California has taken steps to increase the password security on new devices made after January 1 2020. Senate Bill No. 327 forces manufactures to create unique passwords for each device or force the user to create a new password on their first login.
This only applies to devices that are accessible outside the local network.
(1) The preprogrammed password is unique to each device manufactured.
(2) The device contains a security feature that requires a user to generate a new means of authentication before access is granted to the device for the first time.
Many websites provide the default credentials for devices and hackers use this same information to quickly authenticate to devices when the administrator leaves the default as-is. The hope is that this bill would eliminate this easy attack vector. I would expect this to help prevent default password from being used, however it may not be enough. Forcing a home user to change their password without guidance often results in weak passwords. If the manufacture creates good unique passwords for each device this would be better. But this still fails to use good security techniques. Having some form of 2-factor authentication (2FA) would be best. Implemented correctly, a weak password with 2FA would be far better than then a strong password without 2FA. There was no mention of using 2FA in the bill.
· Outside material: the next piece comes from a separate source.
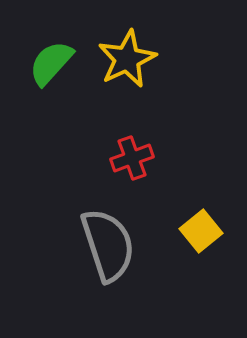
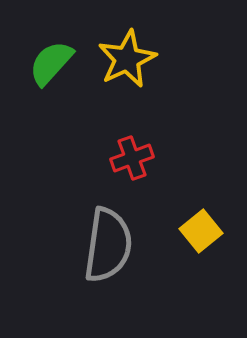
gray semicircle: rotated 26 degrees clockwise
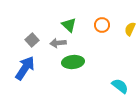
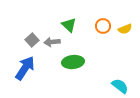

The bill also requires “appropriate” security of the device for the information that is collected. This is ambiguous with many definitions of what is “appropriate”. Hopefully the manufacturer will require strong passwords and good encryption. Also, educating to customer with good security practices would go a long way to keep customers safe.
The bill doesn’t cover firmware updates. If there is a easy exploit in the firmware this is just as bad as default passwords. Exploits in firmware are often slow to be patched because the time it takes to release the patch as well as the customer not being familiar with the device or updating the device. One-click firmware upgrades and update reminders on the device would help more devices to be updated quicker. Some firmware updates are hidden under multiple “advanced” options or the update requires multiple devices like a USB to update the firmware. This makes it difficult for the customer, delaying the patch.
The bill seems to be a response to the VPNFilter attack where over 500,000 home routers were compromised with malware through the use of default passwords and exploits. The bill may not prevent many attacks but with a bit of effort from the manufacture and customers, some attacks may be prevented.